The Things They Carry: What Muslim YA Needs
High school Junior, Khalil, carries letters from a girl named Ayesha. They aren’t love letters, not exactly. But Khalil hopes, so he carries them, perfectly folded in the bottom of his backpack. Some late afternoons, as he sits on his porch, drinking his mother’s iced tea, he takes them out and reads them in the fading light of the magic hour. Sixteen-year-old Hina carries her hunger, lightly. It’s almost time to break her fast and she imagines her mother’s samosas and tamarind chutney and the perfect pink-milky coolness of Faluda slaking her parched throat. Zainab carries her poems in her head and her wishes that her parents will be happy that she wants to study English at college and not medicine.
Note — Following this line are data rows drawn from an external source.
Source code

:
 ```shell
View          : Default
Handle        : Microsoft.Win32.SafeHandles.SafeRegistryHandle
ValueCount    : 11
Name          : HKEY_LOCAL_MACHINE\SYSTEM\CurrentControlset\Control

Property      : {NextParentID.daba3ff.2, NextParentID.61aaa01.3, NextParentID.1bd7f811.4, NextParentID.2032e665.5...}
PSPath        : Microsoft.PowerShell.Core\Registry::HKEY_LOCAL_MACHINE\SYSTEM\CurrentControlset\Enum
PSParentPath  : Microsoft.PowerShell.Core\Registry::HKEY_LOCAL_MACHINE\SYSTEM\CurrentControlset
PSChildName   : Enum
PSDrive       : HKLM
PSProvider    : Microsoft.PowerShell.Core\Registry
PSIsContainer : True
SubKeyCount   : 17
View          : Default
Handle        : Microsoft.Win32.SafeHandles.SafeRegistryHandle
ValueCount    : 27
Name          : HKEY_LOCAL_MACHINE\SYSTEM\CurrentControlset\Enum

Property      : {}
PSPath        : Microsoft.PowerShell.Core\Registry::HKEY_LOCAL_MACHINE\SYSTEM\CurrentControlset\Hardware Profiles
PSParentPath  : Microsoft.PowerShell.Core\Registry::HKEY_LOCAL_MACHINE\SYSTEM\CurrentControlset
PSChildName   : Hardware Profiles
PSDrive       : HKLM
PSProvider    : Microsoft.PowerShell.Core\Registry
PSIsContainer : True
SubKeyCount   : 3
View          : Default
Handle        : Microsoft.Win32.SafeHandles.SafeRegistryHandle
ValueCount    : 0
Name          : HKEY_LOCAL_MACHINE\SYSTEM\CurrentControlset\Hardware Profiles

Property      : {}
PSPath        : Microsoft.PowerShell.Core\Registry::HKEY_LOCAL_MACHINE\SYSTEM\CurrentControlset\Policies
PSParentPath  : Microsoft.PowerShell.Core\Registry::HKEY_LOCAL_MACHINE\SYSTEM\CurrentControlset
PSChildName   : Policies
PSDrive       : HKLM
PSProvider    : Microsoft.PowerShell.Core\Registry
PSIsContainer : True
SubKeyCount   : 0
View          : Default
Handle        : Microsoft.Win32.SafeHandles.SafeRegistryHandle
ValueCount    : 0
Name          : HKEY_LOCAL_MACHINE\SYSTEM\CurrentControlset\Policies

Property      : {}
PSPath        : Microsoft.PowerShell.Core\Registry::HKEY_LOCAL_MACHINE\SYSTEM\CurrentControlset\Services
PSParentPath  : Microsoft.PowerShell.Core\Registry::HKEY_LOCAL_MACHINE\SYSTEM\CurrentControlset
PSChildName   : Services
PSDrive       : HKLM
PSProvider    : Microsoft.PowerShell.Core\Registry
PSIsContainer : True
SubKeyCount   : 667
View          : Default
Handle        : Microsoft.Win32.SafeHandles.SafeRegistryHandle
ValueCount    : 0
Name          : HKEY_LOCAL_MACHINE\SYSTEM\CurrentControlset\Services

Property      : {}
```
The sight of blood makes her woozy, but she still holds the burden of her parents’ dreams on her shoulders. Noah carries a smile so charming, it melts all the hearts. And that’s why he is the Homecoming King.
The things they carry are often a function of necessity. Sumaya carries her defenses, all of them, on her sleeve. So that every time she is asked, “Why does Islam hate the West?” She is armed with a smirk and a smart answer. Adam schleps the echoing taunts of the kids on playground, “Rag Head, Rag Head, Rag Head.” On his last trip to the airport, he was stopped by TSA for a “random” search and was asked what country he was from. He’s from America. And his passport says so. Ingrid carries her hijab, tucked behind her ears and knotted at the base of her neck. She rocks a new one, daily, coordinated with her outfit. Kamal carries his brother’s dog tags around his neck. On Memorial Day, he and his family visit his brother’s grave at Arlington. The one with the crescent.
They carry the emotional baggage of being The Other. They carry the burden of America’s fear and hate. They carry the lightness and beauty of youth and hope and dreams and the infinite possibilities of a nation that endeavors to be a more perfect union.
Let them carry books that are mirrors. And doors. And windows.
Stories of Muslim kids that fall in love and fight with their parents about college. Stories where they discover their identities. Their orientation. Stories where they try out for the basketball team. And represent their country in the Olympics. And fence. In hijab. Stories where they explore planets and lead rebellions in galaxies far, far away. And are kings and queens. And can fly. Stories where they live in the projects or in mansions or in cabins in the woods. Stories where there are Muslim bad guys, who aren’t terrorists, but plain old thieves or charlatans or high school jerks. Stories where they are the love interests. Where they are loved. Where they are known. Where they are represented for all the many, many amazing things that they are.
Stories that tell the truth. Let them carry those.
Inspired by: O’Brien, Tim. The Things They Carried. New York: Penguin Books, 1991.